Re: [RFC][PATCH 00/23] VFS: Introduce superblock configuration context [ver #4]

From: David Howells
Date: Tue May 30 2017 - 11:36:21 EST


Al Viro <viro@xxxxxxxxxxxxxxxxxx> wrote:

> Random notes:
> * "sb_config" looks rather odd in the current variant; mount_context,
> perhaps? Or fs_context, for that matter... Anyway, that's trivial.

You can argue that one with MiklÃs. He argued against mount_context as I had
it originally. His point is that the same struct may be used when
reconfiguring an sb - which isn't exactly a mount operation (even though we do
it that day today with remount).

> * if NFS folks want to play with EXPORT_SYMBOL_GPL, fine, but any
> EXPORT_SYMBOL_GPL in vfs proper is a mistake. If it's an interface that
> makes sense, just export it; if it's a vewwwy, vewwwy pwiwate interface
> for some specific module - let's figure out how to deal with that layering
> violation rather than exporting it at all.

I agree, but apparently not everyone does. There are _GPL symbols in the core
VFS that I need to replace.

> * what the hell is ms_flags thing doing in __vfs_new_sb_config()?
> It's a really vile mix of unrelated flags and operations we had in existing
> mount(2) ABI. With MS_KERNMOUNT thrown into that loo^Wmix. Sure, we need
> to parse the garbage fed to mount(2). And we need to pass that garbage to
> "legacy" types as well, but let's not inflict it upon the new mechanisms.

I know, but we might get it from mount(2). I can tamp down the flag mask and
translate it from MS_*, but the MS_* flags are also stored in the superblock
(->s_flags).

I've removed the MNT_* flags from there already.

> * what's wrong with simple_pin_fs() as it is? You keep
> vfs_kern_mount() anyway, so...

I would like to replace vfs_kern_mount() and vfs_submount(), with the _sc
versions but the users would need converting first. It might make sense to
retain an __init variant of the former though.

> * vfs_new_sb_config(): please, move dealing with name into the caller.
> Then you would be able to use it more than once.

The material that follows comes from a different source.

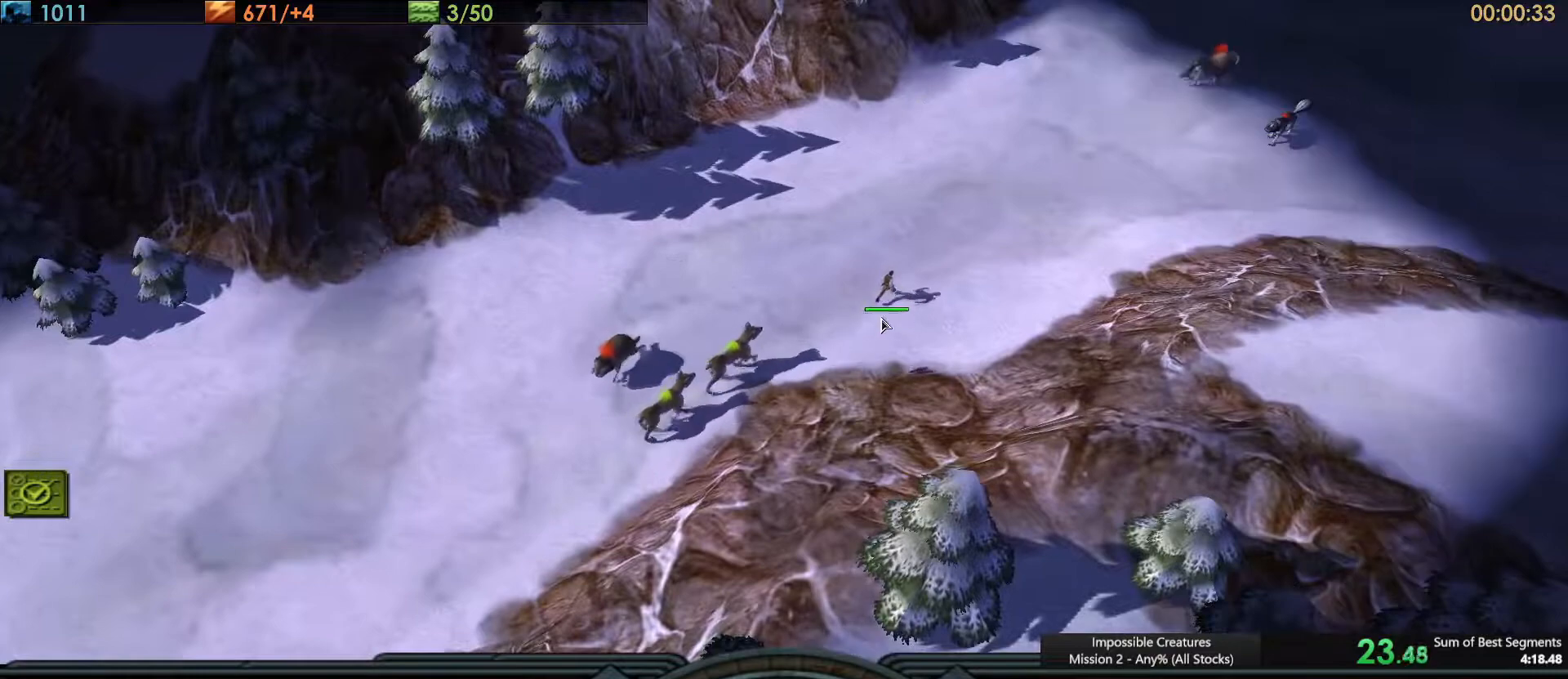
{"keys": ["c", "ctrl_l"], "events": [[384, "ctrl_l", "down"], [467, "c", "down"]]}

Technically, it's used twice, but okay. I guess I should just rename
__vfs_new_sb_config() to vfs_new_sb_config() and add the extra parameters to
the caller.

> * submount side of that thing: do we ever want a type different from
> that of src_sb,

Hmmm... Good question. For the moment I've assumed not. I've killed off the
NFS special types since I can now carry the information in the sb_config
struct that they previously conveyed.

> and how the fuck would methods know what to do with it?

Until I have an example, it's hard to say.

> * remounts: where (if anywhere) do you call ->validate() for those,

It got moved out of the path that revalidate was invoking. I need to put it
back.

However, it may be worth leaving this to the filesystem to invoke during
->get_tree() and ->remount_fs() as it then has access to the on-disk fs
metadata if a blockdev is being used, against which it may need to do
validation.

The biggest advantage of having a separate call is that the argument
combination can be validated before taking any locks, opening a blockdev or
sending packets on the network.

> and if you do not, WTF is this
> + if (cfg->sc.purpose == SB_CONFIG_FOR_REMOUNT)
> + return 0;
> for? You know, the only place that ever looks at ->purpose...

That being the only place is true at the moment, but may not remain so as more
filesystems are converted.

> * docs need to be brought in sync with code - 'purpose' is called 'mount_type'
> in those, which is especially unpleasant since you do introduce a field called just
> that - NFS-only and in NFS-private part.

Yep.

> * you don't need to register filesystem to use kern_mount()

Hmmm... I'm not sure whether that's actually a problem.

> * locking inode in fsmount(2). What for?

Yeah, I can get rid of that. The superblock-getting bit used to be done after
this point, so the lock was necessary to prevent a race.

> * ->sb_mountpoint(). YALinuxSadoMasochismHook. Not called on normal
> mount(2) pathway. Yuck...

That replaces security_sb_kern_mount(). That should move into
do_new_mount_sc().

> * could you split whitespace parts off? Minor, but...

You mean patch 2? You could just take that one patch and apply it/pass it to
Linus, then I could rebase.

> * I'd like to see ipc/mqueue.c dealt with as well; feels like procfs
> counterpart might have too much open-coded. This would show what might be
> folded into saner helpers...

Okay. Any other file system types you'd like to see done immediately?
cpuset, maybe?

I still have to finish the ext4 conversion too.

David